:: Extract ::
- Opening Delimiter -
A Croatian man who stalked a young woman in Cork for days before carrying out a serious attack and threatening to kill her has returned to the Court of Appeal to challenge against an aspect of his sentence that requires him to leave Ireland 48 hours after his release from jail.
The woman was terrified of him and moved house twice in Cork as a result of his actions, not least his threat that even if it took him ten years he would carry out the death threat, Detective Sergeant Niall O’Connell said at the sentencing.
Judge James McCourt said at Cork Circuit Criminal Court: “This was premeditated. He stalked her for a number of days at Christmas and again over a long number of days in January.”
Judge McCourt imposed a four-year jail term on Josef Stanic, 26, who is from Croatia and was living at McSwiney Villas, Gurranabraher.
The judge suspended the last year of the four-year jail term on condition that the accused would leave Ireland within 48 hours of completing his time in prison.
Defence barrister Nikki O’Sullivan said at the original sentencing hearing his family had moved to Germany and he would go to live with them as soon as he was released.
Now at the Court of Appeal, she said there were logistical difficulties with the requirement for Stanic to be out of Ireland within 48 hours.
Ms O’Sullivan BL said the accused had no money, his passport had expired and he would need time to organise leaving the country.
Ms Justice Isobel Kennedy said she the Court of Appeal had decided to leave the sentence exactly as it was, save for the requirement to leave the country within 48 hours of release from jail. This was relaxed to a period of 14 days instead.
Josef Stanic pleaded guilty to counts including assault causing harm to Tanja Kosnika at Cathedral Road on Monday, January 7, and threatening to kill her.
Det. Sgt. O’Connell said one of the main worries the victim hsd was the death threat which was made to her by the accused. He said to her: “I will kill you now or I will kill you in ten years time.”
- Closing Delimiter -
:: Provided data ::
- Opening Delimiter -
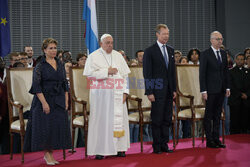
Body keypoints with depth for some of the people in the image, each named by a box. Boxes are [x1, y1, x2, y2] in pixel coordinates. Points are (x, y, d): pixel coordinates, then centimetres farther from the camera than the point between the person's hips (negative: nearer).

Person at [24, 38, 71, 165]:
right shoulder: (40, 66, -6)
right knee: (45, 127, -4)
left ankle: (50, 153, 14)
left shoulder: (60, 65, 10)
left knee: (58, 125, 3)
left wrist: (66, 101, 6)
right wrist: (44, 103, -18)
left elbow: (65, 84, 14)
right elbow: (36, 86, -11)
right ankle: (46, 154, 8)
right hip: (45, 101, -5)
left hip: (59, 101, 5)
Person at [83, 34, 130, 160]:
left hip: (117, 94, 4)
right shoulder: (93, 57, 1)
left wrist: (125, 92, -1)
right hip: (101, 94, -4)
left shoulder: (118, 56, 12)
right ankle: (99, 150, 0)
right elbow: (89, 73, -11)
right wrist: (107, 71, -14)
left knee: (119, 119, 2)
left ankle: (118, 147, 10)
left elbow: (125, 75, 9)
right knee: (101, 120, -3)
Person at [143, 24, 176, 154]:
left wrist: (174, 89, 12)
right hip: (157, 90, -6)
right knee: (157, 119, -1)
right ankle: (157, 146, 6)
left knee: (167, 119, 9)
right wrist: (149, 92, -13)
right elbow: (147, 73, -8)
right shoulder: (149, 51, -5)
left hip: (168, 91, 6)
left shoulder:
- Closing Delimiter -
:: What you have to do ::
Copy the passage of the Cork stalking report that begins at "The woman was" and stops after "McSwiney Villas, Gurranabraher.", switching "stalked" to "followed".

:: Result of this task ::
The woman was terrified of him and moved house twice in Cork as a result of his actions, not least his threat that even if it took him ten years he would carry out the death threat, Detective Sergeant Niall O’Connell said at the sentencing.
Judge James McCourt said at Cork Circuit Criminal Court: “This was premeditated. He followed her for a number of days at Christmas and again over a long number of days in January.”
Judge McCourt imposed a four-year jail term on Josef Stanic, 26, who is from Croatia and was living at McSwiney Villas, Gurranabraher.